Fine-tune a reasoning model with GRPO

Seekr also supports training reasoning models with reinforcement fine-tuning using Group Relative Policy Optimization (GRPO). With GRPO, we train a model to reason through a problem and output the correct answer. This is effective for domains that have definite answers that can be verified as correct.

To train a model with GRPO, we follow much the same process as standard fine-tuning, with just a few modifications.

First, we need to make sure our dataset has a reference_answer field, containing the correct answer for each problem we give the model. We also include a system prompt instructing the model to use our reasoning format. So our data points will look like this:

{
    "messages":[
        {
            "role": "system",
            "content": "A conversation between User and Assistant. The user asks a question, and the Assistant solves it. The assistant first thinks about the reasoning process in the mind and then provides the user with the answer.
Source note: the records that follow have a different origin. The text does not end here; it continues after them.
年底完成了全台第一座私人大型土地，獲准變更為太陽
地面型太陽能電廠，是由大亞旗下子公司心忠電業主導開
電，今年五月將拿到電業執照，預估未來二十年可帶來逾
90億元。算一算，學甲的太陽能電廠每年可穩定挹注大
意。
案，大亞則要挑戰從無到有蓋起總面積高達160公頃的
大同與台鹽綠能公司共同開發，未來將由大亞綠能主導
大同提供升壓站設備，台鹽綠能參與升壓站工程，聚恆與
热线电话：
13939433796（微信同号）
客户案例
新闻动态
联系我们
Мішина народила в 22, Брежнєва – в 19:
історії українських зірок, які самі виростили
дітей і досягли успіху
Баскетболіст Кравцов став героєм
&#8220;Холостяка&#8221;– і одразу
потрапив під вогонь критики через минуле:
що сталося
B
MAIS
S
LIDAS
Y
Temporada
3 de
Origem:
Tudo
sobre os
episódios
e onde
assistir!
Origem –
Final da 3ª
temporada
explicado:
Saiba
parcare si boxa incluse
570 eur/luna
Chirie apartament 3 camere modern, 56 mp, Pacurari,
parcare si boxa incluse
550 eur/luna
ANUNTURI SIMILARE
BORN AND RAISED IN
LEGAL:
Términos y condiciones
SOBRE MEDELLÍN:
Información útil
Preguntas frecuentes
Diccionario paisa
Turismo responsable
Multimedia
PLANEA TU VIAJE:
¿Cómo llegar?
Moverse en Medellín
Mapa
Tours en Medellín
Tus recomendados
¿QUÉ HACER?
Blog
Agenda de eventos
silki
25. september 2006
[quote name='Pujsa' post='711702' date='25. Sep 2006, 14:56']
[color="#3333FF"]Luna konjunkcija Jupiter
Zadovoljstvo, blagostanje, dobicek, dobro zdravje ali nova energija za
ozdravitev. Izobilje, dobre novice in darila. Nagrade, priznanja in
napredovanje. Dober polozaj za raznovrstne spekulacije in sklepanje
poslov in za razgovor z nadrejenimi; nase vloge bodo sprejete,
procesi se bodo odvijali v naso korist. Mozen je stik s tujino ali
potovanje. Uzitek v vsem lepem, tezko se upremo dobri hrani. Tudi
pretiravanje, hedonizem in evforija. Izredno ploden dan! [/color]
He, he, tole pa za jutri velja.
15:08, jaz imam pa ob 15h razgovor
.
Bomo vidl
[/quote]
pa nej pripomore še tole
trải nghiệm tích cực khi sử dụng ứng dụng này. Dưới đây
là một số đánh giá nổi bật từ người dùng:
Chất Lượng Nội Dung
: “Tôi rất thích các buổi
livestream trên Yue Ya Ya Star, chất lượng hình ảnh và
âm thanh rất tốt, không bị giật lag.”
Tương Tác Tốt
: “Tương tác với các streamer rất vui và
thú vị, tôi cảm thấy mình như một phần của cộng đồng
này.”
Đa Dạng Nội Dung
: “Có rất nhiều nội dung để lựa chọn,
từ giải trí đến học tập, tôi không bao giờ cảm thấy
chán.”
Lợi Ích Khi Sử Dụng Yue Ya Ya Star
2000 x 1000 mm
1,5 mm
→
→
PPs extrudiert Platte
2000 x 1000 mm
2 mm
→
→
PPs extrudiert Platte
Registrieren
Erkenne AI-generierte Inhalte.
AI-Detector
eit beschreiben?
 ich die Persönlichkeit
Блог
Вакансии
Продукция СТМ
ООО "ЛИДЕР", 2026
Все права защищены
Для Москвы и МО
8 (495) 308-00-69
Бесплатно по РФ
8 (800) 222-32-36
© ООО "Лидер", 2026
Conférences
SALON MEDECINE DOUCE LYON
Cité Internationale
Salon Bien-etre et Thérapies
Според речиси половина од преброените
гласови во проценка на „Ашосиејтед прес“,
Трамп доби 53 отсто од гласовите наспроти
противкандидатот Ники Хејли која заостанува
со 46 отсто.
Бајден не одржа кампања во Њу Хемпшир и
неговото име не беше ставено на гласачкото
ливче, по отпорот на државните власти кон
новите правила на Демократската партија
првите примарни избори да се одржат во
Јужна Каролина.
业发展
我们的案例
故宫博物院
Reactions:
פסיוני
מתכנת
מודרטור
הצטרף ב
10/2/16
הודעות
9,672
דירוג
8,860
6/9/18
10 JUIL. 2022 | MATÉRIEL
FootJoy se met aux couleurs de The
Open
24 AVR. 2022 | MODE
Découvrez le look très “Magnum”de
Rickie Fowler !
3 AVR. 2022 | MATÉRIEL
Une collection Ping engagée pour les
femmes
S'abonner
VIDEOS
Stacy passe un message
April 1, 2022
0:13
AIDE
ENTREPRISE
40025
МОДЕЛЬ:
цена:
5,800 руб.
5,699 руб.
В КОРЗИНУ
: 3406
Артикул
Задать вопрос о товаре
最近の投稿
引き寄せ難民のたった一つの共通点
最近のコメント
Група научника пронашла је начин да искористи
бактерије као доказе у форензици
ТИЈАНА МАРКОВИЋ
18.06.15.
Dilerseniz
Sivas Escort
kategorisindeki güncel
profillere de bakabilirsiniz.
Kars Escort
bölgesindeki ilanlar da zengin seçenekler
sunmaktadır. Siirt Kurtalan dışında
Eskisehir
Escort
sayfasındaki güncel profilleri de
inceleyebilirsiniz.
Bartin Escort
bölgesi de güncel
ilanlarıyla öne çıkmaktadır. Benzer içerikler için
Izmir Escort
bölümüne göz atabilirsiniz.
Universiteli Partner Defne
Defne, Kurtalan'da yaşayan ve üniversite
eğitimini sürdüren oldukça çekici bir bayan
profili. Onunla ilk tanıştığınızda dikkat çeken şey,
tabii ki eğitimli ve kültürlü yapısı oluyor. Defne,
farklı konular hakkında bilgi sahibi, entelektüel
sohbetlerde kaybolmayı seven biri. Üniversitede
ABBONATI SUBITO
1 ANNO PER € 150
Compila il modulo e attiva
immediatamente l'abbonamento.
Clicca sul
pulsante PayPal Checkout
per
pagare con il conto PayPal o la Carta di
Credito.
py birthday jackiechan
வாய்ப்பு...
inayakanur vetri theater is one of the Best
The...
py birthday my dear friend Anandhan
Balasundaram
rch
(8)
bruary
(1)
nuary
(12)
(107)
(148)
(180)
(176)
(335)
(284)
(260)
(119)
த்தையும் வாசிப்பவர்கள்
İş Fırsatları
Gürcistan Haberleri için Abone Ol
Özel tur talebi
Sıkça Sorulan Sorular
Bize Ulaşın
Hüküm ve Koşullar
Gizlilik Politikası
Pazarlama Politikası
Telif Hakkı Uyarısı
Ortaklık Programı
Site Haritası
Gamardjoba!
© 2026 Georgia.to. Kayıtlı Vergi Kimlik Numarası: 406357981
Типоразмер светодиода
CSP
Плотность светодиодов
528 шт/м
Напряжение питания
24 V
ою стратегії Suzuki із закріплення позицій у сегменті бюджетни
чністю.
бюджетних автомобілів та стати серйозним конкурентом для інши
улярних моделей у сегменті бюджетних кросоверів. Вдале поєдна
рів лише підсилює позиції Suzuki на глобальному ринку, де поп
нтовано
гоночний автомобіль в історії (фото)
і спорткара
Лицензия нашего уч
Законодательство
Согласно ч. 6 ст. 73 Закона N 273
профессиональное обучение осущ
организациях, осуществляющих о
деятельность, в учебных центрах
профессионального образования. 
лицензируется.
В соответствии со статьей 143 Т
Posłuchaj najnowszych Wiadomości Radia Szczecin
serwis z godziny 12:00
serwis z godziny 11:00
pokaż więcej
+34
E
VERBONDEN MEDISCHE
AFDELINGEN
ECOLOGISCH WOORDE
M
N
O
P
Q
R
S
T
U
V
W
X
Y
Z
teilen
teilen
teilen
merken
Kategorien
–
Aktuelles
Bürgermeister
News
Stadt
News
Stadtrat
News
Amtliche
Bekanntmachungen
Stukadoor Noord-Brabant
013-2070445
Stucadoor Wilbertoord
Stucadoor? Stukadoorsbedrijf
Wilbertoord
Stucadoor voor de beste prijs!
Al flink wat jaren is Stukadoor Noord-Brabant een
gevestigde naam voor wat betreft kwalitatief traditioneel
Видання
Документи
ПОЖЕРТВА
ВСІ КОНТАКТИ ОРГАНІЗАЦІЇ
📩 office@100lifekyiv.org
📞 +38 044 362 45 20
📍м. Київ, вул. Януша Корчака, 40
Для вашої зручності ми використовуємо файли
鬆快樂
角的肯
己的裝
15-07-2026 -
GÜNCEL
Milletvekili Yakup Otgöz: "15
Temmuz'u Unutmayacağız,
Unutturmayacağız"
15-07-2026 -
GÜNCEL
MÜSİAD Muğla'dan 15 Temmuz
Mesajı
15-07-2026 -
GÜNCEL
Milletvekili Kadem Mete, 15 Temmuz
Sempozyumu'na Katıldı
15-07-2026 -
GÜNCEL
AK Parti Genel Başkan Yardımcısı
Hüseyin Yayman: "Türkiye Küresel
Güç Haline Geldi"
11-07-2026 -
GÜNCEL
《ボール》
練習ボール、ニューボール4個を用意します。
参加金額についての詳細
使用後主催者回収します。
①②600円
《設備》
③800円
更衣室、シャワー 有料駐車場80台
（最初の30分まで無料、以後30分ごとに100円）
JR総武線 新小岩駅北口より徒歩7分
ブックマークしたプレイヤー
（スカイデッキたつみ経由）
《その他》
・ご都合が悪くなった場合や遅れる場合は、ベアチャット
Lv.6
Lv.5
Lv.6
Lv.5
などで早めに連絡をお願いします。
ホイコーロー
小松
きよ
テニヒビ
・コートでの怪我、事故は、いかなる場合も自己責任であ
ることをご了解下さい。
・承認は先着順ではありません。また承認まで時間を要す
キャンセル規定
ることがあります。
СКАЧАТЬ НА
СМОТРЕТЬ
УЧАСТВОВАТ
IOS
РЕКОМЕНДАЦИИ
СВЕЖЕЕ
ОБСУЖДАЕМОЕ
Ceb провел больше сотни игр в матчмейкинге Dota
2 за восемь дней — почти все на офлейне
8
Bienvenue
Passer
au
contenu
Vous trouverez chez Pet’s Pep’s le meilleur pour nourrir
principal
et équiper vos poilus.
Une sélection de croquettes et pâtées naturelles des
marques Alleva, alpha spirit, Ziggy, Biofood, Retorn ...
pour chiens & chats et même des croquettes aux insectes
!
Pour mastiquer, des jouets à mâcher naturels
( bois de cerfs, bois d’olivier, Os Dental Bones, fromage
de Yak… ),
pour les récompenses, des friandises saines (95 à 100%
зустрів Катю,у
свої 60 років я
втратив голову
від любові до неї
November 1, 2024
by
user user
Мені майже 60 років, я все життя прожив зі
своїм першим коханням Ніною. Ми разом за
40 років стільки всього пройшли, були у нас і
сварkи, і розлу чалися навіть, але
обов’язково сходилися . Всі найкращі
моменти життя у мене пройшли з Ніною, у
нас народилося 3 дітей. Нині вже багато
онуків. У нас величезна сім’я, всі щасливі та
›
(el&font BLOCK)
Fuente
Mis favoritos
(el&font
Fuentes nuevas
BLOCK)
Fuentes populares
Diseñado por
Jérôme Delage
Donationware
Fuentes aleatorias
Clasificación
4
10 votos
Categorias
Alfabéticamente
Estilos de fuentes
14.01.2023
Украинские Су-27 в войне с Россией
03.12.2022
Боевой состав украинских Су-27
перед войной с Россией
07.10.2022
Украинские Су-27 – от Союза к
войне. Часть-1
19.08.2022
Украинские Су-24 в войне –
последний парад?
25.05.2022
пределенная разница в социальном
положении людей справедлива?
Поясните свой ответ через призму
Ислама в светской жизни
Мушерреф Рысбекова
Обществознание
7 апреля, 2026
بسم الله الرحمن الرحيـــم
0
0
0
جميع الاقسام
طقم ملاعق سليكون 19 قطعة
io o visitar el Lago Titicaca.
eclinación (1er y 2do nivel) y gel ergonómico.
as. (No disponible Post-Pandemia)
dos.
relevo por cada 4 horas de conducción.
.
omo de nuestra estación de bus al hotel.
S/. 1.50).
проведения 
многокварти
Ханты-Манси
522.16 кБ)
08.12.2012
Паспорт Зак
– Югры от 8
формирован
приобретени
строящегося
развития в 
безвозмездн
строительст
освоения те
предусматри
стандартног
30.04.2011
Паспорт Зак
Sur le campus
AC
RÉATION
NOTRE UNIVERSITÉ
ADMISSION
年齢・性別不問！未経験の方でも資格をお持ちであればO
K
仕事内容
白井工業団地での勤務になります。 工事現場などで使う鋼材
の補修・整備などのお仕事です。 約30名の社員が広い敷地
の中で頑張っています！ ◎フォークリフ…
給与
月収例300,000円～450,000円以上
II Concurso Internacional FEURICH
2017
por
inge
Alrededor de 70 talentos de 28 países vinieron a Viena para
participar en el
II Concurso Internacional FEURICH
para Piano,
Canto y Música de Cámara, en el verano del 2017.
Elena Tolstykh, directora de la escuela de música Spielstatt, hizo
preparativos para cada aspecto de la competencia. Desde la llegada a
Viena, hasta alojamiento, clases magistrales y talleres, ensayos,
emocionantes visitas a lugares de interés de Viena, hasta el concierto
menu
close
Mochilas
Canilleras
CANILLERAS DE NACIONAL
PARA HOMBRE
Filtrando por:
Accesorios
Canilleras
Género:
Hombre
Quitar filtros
The reasoning process and answer are enclosed within <think> </think> and <answer> </answer> tags, respectively, i.e., <think> reasoning process here </think><answer> answer here </answer>"
        },
        {
            "role": "user",
            "content": "Find the smallest positive $a$ such that $a$ is a multiple of $4$ and $a$ is a multiple of $14.$"
        }
    ], 
    "reference_answer": "28"
}

We upload this dataset with the purpose reinforcement-fine-tune.

When instantiating TrainingConfig, add the parameter, fine_tune_type.

from seekrai.types.finetune import FineTuneType

training_config = TrainingConfig(
    training_files=['<your-reinforcement-fine-tuning-file-id>'], 
    model="meta-llama/Meta-Llama-3-8B-Instruct",
    n_epochs=1,
    n_checkpoints=1,
    batch_size=4,
    learning_rate=1e-6, # we typically use a lower batch size for reinforcement fine-tuning
    experiment_name="helperbot_grpo_v1",
    fine_tune_type=FineTuneType.GRPO
)

We can now create the fine-tuning job using the client.

Reinforcement learning uses a reward signal to train the model rather than a loss.